The Higher Education Academy, set up to improve the teaching skills of lecturers, risks ignoring the professional needs of academics as it concentrates on improving the learning experience for students, a leading authority on higher education warned this week.
Speaking on the eve of the HEA's first annual conference, Ron Barnett, professor of higher education at the Institute of Education, University of London, said the big issue facing the academy was the extent to which it operated as a professional body.
He said the HEA's decision to scrap membership fees for lecturers and to focus on improving the learning environment for students meant that there was a danger that it was a body serving the interests of vice-chancellors and other managers rather than a professional body acting in the interests of its academic members.

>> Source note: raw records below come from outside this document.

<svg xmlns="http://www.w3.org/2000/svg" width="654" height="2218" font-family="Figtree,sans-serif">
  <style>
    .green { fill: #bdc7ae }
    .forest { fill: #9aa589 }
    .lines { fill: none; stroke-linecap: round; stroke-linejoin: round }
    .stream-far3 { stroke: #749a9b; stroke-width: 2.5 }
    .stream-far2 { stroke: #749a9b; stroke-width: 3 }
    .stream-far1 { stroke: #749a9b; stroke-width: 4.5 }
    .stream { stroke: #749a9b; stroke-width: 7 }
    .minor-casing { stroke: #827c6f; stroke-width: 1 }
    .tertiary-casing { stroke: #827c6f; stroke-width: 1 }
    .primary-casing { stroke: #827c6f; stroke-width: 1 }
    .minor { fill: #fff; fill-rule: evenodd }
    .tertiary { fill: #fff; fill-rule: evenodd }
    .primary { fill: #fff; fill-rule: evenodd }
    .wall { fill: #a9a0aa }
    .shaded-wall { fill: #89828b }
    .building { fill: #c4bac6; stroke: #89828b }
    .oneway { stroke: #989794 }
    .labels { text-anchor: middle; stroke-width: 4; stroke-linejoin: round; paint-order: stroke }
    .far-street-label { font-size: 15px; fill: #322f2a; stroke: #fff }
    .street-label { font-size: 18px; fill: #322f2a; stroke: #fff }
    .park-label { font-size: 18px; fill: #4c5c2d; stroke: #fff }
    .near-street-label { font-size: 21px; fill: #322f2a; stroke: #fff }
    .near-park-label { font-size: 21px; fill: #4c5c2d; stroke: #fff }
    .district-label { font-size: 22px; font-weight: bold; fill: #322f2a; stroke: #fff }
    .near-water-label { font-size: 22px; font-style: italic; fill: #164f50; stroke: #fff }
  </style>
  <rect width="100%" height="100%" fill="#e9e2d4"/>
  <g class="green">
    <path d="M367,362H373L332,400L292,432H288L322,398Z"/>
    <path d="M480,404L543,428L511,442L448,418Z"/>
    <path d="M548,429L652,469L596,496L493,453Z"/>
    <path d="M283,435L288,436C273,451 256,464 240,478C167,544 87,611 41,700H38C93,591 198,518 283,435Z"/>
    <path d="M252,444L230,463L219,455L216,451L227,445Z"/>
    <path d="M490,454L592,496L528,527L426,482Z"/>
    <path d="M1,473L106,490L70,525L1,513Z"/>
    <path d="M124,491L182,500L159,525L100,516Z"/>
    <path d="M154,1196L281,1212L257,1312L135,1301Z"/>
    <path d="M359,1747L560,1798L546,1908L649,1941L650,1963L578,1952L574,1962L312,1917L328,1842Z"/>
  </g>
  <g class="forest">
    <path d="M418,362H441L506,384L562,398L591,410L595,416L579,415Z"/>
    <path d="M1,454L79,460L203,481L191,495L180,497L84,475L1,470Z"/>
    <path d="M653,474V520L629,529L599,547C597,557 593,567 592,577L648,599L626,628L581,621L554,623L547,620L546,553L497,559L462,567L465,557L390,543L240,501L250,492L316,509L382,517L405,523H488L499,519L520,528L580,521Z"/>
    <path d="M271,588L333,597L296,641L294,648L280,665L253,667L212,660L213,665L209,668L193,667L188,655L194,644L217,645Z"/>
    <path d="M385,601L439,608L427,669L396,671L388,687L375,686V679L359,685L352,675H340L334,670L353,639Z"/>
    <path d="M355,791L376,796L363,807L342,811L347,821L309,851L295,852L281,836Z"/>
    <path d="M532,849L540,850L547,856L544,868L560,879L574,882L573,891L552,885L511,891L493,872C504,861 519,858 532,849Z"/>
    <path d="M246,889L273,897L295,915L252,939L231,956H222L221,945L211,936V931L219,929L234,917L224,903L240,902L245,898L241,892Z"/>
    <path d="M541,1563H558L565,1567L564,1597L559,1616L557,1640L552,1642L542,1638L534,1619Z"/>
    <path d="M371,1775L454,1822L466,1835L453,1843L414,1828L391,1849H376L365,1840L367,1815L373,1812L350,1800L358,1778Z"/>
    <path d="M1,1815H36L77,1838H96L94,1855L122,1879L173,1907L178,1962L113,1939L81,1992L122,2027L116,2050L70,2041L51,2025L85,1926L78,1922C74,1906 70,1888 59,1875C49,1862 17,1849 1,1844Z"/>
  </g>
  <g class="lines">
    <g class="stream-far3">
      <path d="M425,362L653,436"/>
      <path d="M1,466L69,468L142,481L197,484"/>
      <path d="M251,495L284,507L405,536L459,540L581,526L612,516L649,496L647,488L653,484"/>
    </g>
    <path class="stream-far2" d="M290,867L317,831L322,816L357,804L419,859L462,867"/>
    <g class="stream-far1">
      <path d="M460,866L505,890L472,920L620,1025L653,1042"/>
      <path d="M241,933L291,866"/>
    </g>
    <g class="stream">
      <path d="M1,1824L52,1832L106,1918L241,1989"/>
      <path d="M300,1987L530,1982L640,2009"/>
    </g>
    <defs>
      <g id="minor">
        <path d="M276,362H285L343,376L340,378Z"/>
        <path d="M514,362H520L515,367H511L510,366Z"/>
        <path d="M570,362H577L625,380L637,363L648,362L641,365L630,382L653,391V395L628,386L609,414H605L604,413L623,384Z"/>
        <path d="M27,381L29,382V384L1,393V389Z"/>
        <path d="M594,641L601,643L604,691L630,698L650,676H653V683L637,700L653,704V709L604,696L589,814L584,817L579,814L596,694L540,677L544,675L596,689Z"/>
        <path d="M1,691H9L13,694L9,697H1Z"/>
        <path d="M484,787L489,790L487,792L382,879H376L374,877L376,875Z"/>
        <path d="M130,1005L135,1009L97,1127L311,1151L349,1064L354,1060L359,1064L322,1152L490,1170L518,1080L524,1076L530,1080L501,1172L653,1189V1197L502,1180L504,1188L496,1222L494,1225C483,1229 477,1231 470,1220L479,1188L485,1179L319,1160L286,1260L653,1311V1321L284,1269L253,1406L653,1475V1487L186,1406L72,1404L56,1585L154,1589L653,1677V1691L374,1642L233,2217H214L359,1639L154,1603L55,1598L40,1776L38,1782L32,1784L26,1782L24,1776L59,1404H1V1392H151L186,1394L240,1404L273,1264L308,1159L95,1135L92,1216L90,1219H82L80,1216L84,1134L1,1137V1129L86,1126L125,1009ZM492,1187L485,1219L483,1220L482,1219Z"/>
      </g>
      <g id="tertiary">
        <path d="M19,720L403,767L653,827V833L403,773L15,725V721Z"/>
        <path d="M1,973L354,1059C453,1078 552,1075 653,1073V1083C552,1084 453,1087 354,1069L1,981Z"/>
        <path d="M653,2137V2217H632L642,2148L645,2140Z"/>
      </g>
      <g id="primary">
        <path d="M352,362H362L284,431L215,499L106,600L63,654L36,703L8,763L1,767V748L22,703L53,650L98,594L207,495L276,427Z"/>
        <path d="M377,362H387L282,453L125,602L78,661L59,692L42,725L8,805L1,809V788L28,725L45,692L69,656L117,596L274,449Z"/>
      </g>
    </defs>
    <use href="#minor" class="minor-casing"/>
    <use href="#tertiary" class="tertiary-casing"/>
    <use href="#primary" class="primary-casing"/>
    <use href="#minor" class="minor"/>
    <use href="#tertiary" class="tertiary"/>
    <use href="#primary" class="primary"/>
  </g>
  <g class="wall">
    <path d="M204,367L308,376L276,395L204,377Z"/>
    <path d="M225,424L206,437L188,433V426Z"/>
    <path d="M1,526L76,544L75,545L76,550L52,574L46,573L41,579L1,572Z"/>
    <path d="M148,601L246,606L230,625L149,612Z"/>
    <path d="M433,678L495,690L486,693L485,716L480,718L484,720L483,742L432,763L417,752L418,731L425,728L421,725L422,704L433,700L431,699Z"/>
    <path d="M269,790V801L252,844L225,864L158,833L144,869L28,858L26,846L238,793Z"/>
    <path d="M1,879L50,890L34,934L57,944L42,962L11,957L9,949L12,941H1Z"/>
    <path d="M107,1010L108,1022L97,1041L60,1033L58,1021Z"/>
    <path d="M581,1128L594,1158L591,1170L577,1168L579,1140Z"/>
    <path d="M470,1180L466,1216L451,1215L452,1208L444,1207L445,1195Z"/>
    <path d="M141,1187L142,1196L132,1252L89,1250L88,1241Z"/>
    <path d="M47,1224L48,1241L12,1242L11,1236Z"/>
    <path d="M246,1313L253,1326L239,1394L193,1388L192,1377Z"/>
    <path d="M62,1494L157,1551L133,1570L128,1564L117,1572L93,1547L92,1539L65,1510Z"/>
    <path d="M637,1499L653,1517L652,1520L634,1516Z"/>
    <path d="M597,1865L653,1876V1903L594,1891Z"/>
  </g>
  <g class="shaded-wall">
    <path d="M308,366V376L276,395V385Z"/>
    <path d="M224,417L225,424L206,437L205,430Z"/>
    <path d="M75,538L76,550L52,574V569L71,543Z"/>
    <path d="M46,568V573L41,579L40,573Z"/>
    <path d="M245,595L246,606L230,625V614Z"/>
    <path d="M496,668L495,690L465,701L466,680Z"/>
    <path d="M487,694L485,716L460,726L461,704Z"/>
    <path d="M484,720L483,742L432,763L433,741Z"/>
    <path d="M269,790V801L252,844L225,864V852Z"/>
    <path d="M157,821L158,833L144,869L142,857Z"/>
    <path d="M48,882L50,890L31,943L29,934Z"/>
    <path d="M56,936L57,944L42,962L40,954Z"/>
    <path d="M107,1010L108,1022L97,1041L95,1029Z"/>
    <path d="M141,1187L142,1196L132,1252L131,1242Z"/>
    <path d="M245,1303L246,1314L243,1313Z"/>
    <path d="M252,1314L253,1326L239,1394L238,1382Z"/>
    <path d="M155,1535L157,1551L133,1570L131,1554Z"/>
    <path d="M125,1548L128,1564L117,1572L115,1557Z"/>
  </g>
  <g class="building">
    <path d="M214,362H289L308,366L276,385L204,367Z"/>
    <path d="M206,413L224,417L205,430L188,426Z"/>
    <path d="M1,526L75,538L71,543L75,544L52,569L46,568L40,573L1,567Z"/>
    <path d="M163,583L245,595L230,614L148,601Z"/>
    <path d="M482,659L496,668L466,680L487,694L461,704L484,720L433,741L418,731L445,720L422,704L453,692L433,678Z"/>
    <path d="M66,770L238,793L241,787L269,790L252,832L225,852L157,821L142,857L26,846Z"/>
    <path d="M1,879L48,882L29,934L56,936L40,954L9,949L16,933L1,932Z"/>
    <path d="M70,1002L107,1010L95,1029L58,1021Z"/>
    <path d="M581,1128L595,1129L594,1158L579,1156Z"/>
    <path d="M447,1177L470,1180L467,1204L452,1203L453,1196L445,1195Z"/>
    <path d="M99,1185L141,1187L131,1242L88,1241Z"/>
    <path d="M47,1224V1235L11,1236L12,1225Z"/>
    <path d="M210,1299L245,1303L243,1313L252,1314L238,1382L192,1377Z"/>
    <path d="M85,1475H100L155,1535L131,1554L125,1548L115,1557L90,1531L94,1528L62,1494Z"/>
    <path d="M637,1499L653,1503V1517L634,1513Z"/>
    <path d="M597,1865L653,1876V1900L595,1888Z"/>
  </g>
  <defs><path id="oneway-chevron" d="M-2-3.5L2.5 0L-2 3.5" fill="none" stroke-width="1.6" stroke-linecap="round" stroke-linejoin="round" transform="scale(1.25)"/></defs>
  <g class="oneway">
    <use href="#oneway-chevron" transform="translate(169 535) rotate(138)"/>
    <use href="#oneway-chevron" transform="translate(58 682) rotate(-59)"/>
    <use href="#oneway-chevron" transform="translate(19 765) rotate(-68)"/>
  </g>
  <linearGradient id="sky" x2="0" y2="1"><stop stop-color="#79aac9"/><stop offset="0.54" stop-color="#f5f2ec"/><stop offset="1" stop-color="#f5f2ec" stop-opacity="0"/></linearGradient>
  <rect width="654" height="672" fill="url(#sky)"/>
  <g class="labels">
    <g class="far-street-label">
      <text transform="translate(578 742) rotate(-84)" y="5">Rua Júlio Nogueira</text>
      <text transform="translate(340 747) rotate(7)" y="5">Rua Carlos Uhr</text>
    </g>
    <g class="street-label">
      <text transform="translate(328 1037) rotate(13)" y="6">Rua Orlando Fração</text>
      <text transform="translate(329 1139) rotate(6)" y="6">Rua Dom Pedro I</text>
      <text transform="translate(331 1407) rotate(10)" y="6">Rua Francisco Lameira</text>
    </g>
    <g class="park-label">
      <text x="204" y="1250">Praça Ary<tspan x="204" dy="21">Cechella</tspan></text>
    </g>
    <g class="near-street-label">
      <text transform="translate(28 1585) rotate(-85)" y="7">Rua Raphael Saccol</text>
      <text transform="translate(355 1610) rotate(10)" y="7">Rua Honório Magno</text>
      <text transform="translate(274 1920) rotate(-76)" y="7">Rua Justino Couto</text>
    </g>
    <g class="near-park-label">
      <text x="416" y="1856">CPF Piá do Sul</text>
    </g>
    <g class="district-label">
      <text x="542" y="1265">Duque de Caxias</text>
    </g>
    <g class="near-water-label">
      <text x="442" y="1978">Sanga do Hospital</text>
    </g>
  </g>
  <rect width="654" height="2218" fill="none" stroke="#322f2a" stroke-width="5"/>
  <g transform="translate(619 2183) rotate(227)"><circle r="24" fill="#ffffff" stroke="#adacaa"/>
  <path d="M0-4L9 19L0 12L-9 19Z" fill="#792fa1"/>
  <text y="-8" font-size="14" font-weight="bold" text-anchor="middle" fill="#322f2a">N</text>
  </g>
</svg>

Professor Barnett said: "While the removal of annual fees was instructive, the re-weighting of priorities meant individual members were getting a reduced deal.
"It's a repositioning of the HEA. It's not going to stop caring about individual lecturers totally but that element in its portfolio is going to recede.
"It's disappointing because its whole raison d'etre was to be a professional body to ensure the quality of teaching of individual lecturers and protect and advance their interests."
Paul Ramsden, the HEA's chief executive, said that the academy was neither a professional society nor an association for teachers and was not a regulatory body.
Professor Ramsden said the academy's task was clear cut, that it existed to help institutions and those working in them to provide the best possible learn-ing experience for all students. He said one of the HEA's key tasks was to lead, support and inform the professional development and recognition of staff in higher education.
Professor Ramsden was emphatic about the need for research evidence to inform higher education. "It's important we influence policy. Sending a message through the research assessment exercise is the way to do that."
The academy had launched £250,000 of policy-related research projects that would help inform the sector, he said. "There was a gap there and it's a role we are happy to take up."
But others are concerned. Alan Jenkins, professor of higher education at Oxford Brookes University, said: "The academy is not giving teaching and learning the recognition they deserve in the run up to the RAE."
According to Judy Simons, chair of the HEA's council, next year's agenda will be demanding.
"We'll be working with the academy to help it take forward the key items in its strategic plan."
This includes the professional standards framework, due to go out for consultation this month.
"We are also considering issues relating to part-time staff (including graduate teaching assistants) and the relationships between universities and professional bodies." she said.
Liz Beaty, director of teaching and learning at the Higher Education Funding Council for England, said she was pleased with its progress. "It belongs to the sector and if people get actively involved in it, it will become what they want it to be."
A formal evaluation by the funding councils and the academy will take place in 2008.